§ 記述問題 1:
下の行から、文字列「glissando」を含む行をすべて書き出せ。

§ 本文:
..........
HottyDBでAI検索システムを作る方法
HottyDB[1]は、検索エンジンとレコメンドエンジンの機能を搭載したRDBMS(リレーショナルデータベース)です。
本記事では、HottyDBを使ってAI検索システムを実装する方法を解説したいと思います!
AI検索システムとは?
AI検索システムとは、機械学習を使って検索結果のランキングを最適化する[2]ことができるシステムのことです。
AI検索システムの作り方
本記事の構成は下記のようになっております。
- 【準備】テーブルの作成
- 転置インデックスを用いた全文検索
- 機械学習による検索結果のランキング改善(AI検索)
0. 【準備】テーブルの作成
最初に、本記事で検索対象テーブルとして用いる「記事テーブル(article)」を下記コマンドで作成します。
CREATE TABLE article (
id INT,
title VARCHAR(256)
likes_count INT
)
id と titleは説明不要だと思います。
likes_count は記事のいいね数を表します。
機械学習によるランキング改善で並び順を最適化する際にこちらは使います。
1. 転置インデックスを用いた全文検索
通常のSQLでもLIKE句を使えば全文検索を行うことは可能ですが、テーブルのフルスキャンが必要であったりと実用的ではありません。
HottyDBでは、SQLに似たコマンドで転置インデックスを作成し、高速な全文検索を実現することができます。
転置インデックスとは?
転置インデックスとは、検索対象テキストをトークン(単語のようなもの)と呼ばれる短い文字列に分割し、そのトークンをキーとしてそれを含むテキストIDのリスト(ポスティングリストと呼ぶ)を保持する方式です。
言葉だけだとわかりづらいので、具体例を見てみましょう。
..........
§ 記述問題 2:
上の本文について、次の問いに答えよ。
(a) HottyDBは、どのような機能を搭載したRDBMSか。
(b) likes_countは何を表すか。
(c) 転置インデックスで、トークンをキーとして保持されるテキストIDのリストは何と呼ばれるか。

データ行:
..........
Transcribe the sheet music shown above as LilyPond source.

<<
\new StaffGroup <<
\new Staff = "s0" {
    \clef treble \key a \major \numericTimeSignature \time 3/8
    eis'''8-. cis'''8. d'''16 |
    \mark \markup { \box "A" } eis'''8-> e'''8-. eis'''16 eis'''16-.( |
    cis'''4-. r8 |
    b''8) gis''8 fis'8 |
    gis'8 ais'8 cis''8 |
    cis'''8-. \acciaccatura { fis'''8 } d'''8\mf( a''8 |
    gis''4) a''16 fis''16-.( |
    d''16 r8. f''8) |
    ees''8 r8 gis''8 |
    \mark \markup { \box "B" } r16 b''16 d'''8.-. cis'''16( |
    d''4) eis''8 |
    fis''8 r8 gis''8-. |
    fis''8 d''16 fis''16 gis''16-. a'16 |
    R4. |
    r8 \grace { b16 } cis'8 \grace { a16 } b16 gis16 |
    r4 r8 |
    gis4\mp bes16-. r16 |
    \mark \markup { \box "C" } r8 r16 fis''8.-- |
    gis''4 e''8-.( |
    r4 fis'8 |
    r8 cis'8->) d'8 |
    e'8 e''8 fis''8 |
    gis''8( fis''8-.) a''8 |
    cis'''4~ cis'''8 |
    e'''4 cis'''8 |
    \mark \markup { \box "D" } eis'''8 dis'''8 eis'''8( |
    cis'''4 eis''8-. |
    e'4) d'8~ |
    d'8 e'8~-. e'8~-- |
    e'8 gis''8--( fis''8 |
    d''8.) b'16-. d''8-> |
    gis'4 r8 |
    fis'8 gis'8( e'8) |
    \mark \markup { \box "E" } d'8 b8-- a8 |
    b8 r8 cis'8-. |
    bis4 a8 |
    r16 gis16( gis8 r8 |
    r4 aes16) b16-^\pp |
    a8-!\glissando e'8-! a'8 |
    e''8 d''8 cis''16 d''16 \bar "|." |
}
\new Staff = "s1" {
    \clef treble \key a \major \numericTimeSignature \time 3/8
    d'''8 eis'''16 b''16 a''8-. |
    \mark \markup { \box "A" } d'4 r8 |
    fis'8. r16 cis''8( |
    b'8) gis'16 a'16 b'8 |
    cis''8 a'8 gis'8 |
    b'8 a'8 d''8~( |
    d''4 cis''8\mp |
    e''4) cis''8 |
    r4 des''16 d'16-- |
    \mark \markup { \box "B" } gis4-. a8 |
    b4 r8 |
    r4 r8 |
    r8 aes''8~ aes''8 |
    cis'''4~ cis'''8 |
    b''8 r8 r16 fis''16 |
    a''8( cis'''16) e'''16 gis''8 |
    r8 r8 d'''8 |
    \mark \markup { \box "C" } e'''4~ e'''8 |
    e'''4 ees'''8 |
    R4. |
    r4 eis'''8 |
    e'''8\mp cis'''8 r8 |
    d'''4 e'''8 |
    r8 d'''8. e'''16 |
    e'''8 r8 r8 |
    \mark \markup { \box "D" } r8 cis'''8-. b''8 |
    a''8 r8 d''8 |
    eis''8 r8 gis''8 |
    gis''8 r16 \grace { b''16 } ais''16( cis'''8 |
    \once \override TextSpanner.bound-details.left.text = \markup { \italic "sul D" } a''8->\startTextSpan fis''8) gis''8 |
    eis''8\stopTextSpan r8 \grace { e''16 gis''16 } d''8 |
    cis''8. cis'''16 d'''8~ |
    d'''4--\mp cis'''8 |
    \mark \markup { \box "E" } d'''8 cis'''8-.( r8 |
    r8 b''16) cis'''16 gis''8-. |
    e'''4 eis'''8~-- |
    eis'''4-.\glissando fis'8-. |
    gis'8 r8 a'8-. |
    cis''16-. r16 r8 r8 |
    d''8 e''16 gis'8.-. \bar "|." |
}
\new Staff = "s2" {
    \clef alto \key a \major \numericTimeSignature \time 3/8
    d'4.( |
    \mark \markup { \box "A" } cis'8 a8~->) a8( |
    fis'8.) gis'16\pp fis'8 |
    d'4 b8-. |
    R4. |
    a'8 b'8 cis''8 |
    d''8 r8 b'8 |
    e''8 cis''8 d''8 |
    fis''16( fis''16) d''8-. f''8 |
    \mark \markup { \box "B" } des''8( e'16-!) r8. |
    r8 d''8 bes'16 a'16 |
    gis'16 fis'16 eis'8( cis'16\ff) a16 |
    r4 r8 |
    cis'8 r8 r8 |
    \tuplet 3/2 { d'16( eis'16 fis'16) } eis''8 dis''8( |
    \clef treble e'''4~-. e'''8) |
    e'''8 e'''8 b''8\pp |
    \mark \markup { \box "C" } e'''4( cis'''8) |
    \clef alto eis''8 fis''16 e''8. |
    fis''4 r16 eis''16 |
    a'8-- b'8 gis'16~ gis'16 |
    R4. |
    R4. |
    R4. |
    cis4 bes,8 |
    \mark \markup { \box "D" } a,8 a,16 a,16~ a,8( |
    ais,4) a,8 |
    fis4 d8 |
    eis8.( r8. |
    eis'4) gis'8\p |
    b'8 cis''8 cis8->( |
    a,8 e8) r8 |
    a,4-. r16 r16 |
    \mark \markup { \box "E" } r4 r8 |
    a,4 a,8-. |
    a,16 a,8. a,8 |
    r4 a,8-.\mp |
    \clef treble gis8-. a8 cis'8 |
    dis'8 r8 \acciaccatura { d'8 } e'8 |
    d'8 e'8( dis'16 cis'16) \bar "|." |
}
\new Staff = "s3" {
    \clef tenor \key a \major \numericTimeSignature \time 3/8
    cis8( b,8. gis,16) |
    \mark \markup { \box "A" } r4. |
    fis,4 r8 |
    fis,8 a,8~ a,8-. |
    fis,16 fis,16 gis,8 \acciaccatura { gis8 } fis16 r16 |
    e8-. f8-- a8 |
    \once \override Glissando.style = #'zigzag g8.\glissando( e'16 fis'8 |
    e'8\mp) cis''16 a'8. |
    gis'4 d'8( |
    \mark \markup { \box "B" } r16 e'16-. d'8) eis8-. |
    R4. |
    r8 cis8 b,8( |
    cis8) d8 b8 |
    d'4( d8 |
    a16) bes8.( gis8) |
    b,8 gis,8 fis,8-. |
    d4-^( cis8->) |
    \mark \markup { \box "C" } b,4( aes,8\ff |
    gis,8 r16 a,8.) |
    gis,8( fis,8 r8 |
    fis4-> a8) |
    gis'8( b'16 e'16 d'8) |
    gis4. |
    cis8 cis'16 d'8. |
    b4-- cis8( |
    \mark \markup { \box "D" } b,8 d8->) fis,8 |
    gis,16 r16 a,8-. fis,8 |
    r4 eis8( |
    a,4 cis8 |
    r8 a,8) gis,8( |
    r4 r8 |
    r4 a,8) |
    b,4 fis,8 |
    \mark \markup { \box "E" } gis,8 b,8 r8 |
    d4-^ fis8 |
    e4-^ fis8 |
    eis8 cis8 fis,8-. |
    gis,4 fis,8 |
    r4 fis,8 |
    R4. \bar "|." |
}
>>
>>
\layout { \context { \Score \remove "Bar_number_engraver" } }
..........
§ 解答 1:
    a8-!\glissando e'8-! a'8 |
    eis'''4-.\glissando fis'8-. |
    \once \override Glissando.style = #'zigzag g8.\glissando( e'16 fis'8 |

§ 解答 2:
(a) 検索エンジンとレコメンドエンジンの機能
(b) 記事のいいね数
(c) ポスティングリスト